Verkehrsinformationen werden in Shanghai über einen umfassenden Informationsdienst abgerufen. An Bushaltestellen wurden beispielsweise mehr als 1.600 LC-Bildschirme und mehr als 1.700 elektronische Stationsschilder aufgebaut, die größtenteils mit Solarenergie betrieben werden. Hier und in der U-Bahn werden Bewohner künftig mit ihrem Gesicht bezahlen können.
Wie möchten Sie bezahlen - Kreditkarte, Smartwatch oder mit dem Gesicht?
„Paying with your face“ wird auch in Chengdu eingeführt, Chinas erster Stadt mit einem Gigabit-Netzwerk. Über eine Smartphone-App werden wichtige Verkehrs- oder Gesundheitsinformationen für Bürger aufbereitet und gleichzeitig persönliche Daten gespeichert.
Die App ermöglicht außerdem in immer mehr Läden die Bezahlung per Gesichtserkennung. Zur Registrierung wird über das Smartphone einmalig ein QR-Code vor Ort im Geschäft eingescannt und so Identität und Mobilfunknummer mit dem Bezahlservice verbunden. Danach kann an der Kasse via Gesichtserkennung bezahlt werden. Der Vorgang soll zwischen fünf und 45 Sekunden dauern.
Vernetzte Straßen und das City Brain
In den gigantischen Großstädten Chinas ist chaotischer Verkehr ein immer größer werdendes Problem. Das versuchen viele Städte mit einer smarten Infrastruktur zu lösen. Der Internet-Konzern Alibaba stellte schon 2017 das „City Brain“ in seiner Heimatstadt Hangzhou vor.
Der gesamte Verkehr wird dort mit Videokameras aufgezeichnet und analysiert. Wichtig sind unter anderem die Zahl der Verkehrsteilnehmer zu bestimmten Zeiten, ihre Fahrtgeschwindigkeit und Richtungswechsel an Kreuzungen. Alle öffentlichen Verkehrsmittel und Taxis sind ebenfalls vernetzt und speisen ihre Daten in die City-Brain-Software ein.
Das KI-System optimiert auf Basis der gesammelten Daten das Timing der vernetzten Ampeln in Echtzeit und sorgt so in der Theorie für einen besseren Verkehrsfluss. So wird Stau minimiert und die Eintreffzeiten von Einsatzkräften wie der Polizei deutlich verkürzt. Das City Brain wurde mittlerweile in über zwanzig Städten implementiert.
Autonomes Fahren: Chinas nächster großer Hit
Eine Hoffnungsträgertechnologie für die Lösung des Verkehrsproblems in Innenstädten ist das autonome Fahren.
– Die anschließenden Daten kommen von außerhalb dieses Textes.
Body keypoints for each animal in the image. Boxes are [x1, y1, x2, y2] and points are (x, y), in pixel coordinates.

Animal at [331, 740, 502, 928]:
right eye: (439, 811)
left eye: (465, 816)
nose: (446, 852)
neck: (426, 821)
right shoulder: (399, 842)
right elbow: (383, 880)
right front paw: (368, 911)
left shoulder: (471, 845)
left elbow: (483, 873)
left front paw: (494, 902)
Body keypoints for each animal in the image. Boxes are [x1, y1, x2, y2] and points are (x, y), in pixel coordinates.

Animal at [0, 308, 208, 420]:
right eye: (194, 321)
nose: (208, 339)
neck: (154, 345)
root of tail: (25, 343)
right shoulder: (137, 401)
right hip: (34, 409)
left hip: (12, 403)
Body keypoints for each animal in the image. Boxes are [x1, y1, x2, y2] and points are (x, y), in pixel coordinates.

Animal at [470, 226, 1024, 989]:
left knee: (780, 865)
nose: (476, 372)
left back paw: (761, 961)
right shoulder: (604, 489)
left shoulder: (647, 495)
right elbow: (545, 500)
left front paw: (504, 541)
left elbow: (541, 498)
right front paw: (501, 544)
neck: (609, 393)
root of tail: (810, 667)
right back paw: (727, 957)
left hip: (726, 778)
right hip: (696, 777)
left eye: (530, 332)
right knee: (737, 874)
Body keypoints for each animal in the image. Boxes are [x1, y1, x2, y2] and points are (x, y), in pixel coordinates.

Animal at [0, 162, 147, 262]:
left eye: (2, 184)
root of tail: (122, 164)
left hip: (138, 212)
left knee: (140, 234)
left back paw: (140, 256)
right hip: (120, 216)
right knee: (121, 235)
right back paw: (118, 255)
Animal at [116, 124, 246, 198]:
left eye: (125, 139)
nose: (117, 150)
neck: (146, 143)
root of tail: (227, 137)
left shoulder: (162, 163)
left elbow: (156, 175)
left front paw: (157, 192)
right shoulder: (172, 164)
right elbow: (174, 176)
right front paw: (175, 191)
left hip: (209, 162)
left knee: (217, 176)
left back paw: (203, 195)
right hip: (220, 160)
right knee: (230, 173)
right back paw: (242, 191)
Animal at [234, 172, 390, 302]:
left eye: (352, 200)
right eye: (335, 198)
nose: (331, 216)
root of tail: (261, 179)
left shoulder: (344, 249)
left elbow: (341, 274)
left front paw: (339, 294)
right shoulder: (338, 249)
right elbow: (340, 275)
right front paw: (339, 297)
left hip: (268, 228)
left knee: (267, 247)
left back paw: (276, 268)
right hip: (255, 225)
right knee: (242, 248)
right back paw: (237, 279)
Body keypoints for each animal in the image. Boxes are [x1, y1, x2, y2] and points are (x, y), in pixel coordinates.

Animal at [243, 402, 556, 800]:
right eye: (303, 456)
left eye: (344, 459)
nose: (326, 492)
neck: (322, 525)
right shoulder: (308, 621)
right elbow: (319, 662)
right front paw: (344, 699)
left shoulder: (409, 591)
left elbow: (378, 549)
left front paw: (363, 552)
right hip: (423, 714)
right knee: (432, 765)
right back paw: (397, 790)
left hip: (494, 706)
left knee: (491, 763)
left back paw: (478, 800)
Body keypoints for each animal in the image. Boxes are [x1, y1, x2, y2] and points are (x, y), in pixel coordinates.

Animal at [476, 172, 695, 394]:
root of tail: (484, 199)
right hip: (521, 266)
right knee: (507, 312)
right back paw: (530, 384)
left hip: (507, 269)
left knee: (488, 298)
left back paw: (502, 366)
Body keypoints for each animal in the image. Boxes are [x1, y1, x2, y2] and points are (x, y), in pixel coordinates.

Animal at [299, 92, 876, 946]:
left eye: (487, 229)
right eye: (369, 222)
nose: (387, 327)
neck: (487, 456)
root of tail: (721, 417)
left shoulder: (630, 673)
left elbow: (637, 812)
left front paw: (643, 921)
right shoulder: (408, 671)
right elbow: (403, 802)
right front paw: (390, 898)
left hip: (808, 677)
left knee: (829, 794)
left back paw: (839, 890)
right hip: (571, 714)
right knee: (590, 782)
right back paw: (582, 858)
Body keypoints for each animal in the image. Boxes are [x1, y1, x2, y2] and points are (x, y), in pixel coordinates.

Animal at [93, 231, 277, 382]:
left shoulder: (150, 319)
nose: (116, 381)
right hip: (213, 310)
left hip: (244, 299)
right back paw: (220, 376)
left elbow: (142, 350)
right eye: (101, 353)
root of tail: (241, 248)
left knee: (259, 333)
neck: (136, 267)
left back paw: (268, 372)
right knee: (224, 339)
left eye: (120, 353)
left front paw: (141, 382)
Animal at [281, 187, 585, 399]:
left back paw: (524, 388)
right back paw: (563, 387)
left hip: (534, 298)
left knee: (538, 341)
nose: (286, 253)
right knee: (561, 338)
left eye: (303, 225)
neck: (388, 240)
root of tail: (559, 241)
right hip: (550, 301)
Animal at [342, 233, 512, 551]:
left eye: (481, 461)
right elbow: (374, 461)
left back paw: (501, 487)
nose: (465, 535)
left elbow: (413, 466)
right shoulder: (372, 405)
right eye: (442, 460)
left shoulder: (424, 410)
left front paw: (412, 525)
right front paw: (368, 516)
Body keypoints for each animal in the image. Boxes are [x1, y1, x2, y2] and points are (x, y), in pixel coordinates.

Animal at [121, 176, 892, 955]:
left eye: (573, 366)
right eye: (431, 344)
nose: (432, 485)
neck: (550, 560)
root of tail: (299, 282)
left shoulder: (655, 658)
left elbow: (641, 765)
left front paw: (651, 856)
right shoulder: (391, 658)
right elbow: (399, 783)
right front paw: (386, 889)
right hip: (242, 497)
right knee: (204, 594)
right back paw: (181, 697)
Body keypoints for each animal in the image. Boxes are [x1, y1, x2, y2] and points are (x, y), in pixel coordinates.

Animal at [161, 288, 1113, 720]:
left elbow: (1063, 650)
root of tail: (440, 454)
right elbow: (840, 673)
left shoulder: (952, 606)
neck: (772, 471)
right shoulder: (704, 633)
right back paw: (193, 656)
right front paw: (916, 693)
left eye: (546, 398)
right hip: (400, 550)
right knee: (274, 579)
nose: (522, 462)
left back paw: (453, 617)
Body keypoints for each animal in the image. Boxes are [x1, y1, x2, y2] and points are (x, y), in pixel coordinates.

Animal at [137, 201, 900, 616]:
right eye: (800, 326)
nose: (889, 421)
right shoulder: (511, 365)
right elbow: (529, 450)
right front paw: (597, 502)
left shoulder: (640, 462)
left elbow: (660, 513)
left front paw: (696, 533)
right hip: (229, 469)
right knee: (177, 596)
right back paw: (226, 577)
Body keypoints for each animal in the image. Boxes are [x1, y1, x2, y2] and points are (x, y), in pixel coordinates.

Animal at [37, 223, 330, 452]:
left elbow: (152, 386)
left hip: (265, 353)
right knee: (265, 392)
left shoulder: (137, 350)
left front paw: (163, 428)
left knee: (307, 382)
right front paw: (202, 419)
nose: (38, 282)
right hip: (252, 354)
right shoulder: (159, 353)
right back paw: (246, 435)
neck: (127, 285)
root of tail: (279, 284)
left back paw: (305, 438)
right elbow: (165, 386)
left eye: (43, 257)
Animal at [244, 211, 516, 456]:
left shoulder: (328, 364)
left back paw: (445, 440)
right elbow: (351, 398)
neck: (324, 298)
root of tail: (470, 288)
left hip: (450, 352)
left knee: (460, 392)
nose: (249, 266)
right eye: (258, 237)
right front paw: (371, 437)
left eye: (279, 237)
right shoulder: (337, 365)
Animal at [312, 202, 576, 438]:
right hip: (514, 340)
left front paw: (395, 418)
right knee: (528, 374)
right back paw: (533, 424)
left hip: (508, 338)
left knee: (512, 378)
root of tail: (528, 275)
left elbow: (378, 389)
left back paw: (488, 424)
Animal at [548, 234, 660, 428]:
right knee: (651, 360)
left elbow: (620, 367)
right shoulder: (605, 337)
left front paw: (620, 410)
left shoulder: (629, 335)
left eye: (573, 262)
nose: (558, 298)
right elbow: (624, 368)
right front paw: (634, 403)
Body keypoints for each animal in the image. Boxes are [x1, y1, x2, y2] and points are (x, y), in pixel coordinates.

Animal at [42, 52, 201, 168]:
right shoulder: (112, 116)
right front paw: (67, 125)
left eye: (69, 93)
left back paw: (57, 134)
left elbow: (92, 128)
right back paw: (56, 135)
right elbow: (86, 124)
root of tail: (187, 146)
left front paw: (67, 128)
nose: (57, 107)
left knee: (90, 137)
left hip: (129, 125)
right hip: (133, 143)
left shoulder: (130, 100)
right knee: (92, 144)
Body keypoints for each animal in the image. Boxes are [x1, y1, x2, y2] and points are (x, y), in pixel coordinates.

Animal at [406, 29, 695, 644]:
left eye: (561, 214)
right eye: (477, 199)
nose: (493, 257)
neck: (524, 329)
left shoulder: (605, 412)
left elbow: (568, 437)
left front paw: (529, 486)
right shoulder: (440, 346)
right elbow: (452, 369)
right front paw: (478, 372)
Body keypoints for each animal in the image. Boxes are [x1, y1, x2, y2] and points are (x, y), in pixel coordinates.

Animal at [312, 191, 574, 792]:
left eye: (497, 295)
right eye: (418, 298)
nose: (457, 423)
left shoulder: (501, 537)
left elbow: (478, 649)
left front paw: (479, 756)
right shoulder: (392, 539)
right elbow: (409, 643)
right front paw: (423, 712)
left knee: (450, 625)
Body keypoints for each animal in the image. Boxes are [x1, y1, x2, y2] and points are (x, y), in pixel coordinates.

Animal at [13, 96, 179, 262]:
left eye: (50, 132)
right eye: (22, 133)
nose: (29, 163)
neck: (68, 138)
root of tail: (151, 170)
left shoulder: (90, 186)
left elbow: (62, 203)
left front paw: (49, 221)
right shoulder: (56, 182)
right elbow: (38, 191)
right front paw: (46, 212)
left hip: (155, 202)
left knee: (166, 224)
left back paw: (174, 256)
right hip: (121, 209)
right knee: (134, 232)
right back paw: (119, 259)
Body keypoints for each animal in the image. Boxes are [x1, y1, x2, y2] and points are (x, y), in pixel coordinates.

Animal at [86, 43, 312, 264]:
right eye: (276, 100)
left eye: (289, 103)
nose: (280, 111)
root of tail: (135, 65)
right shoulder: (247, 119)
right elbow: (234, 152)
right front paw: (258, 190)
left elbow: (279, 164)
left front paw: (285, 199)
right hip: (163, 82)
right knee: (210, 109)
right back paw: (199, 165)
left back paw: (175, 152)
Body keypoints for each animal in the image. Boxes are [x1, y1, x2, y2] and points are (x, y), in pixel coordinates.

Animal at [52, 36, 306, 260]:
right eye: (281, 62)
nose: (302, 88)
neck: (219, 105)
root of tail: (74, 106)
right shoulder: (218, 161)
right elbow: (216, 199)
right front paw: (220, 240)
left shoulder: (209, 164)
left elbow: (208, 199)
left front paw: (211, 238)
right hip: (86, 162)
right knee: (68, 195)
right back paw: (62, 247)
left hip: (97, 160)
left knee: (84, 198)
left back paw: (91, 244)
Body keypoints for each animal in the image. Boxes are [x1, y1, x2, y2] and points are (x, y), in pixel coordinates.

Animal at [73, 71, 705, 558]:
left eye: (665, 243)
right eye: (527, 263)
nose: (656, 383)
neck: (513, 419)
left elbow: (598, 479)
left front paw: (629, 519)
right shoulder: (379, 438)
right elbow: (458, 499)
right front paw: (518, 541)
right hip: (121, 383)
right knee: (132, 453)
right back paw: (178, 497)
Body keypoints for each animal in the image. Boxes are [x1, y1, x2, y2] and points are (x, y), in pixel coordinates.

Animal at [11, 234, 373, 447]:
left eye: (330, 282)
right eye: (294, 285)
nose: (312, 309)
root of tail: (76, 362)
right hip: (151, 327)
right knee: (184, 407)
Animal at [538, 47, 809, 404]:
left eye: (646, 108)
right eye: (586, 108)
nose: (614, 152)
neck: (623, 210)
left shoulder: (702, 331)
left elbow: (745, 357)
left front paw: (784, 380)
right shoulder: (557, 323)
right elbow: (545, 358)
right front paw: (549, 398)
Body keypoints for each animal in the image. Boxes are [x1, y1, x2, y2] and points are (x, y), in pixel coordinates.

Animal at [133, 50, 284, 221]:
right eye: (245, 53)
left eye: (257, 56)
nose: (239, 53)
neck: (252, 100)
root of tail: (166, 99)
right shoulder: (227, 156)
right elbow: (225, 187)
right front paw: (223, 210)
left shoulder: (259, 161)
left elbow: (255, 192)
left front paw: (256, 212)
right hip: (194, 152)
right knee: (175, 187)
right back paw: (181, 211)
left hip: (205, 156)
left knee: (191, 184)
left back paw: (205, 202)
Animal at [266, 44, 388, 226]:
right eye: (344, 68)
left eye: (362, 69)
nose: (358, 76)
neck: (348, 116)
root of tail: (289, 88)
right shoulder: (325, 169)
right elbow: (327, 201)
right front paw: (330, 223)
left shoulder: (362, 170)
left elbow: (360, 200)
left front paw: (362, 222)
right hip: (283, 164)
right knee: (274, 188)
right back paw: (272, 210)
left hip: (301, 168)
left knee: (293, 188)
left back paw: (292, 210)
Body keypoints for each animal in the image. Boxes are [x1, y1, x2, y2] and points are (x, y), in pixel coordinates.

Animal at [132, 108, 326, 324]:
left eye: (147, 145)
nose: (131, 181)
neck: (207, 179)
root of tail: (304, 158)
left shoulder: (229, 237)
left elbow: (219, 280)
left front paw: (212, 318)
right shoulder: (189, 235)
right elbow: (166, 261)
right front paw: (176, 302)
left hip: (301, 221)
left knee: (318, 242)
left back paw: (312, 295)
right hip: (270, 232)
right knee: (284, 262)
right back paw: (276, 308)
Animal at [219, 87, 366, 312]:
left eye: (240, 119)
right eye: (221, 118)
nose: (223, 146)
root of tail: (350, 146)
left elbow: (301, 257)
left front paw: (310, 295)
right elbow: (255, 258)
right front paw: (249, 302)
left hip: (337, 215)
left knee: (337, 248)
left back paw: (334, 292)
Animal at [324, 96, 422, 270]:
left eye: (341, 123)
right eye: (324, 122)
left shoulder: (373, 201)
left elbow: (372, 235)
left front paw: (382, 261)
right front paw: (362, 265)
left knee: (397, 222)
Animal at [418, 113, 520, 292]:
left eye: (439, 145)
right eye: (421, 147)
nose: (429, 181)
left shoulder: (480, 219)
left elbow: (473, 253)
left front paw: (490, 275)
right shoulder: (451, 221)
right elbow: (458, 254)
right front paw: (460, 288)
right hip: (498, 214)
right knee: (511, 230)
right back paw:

Insgesamt vierzehn verschiedenen Tech-Unternehmen testen ihre autonomen Fahrsysteme auf 200 Straßen allein in der Hauptstadt.
Das Start-up Pony.ai erhielt erst kürzlich eine Lizenz für fahrerlose Robo-Taxis in Peking. Für die Bewohner wird autonomes Fahren hauptsächlich als „Mobility as a Service“ eingeführt. Die Anbieter stellen Apps zur Verfügung, über die autonom fahrende Taxis schnell und bequem bestellt werden können.
Die Fahrzeuge können dabei vielerorts auf ein intelligentes Straßennetzwerk zugreifen. Ähnlich wie Hangzhou hat Peking ein Echtzeit-Simulationsmodell des gesamten Straßennetzes aufgrund umfassend gesammelter Daten erstellt. Dadurch können Staupunkte schneller herausgefunden und analysiert werden.
In einem großen Testlauf in Guangzhou stattete der chinesische KI-Konzern Baidu Bereiche der Stadt mit einer KI-Straßeninfrastruktur aus: Smarte Ampeln und Verkehrsschilder kommunizieren direkt mit den autonom fahrenden Taxis der Apollo-Flotte, die somit Verkehrsinformationen frühzeitig erhalten. Das Fahrzeug weiß also im Voraus, wann die Ampel an der nächsten Kreuzung auf Rot umstellt und kann den eigenen Fahrstil darauf anpassen.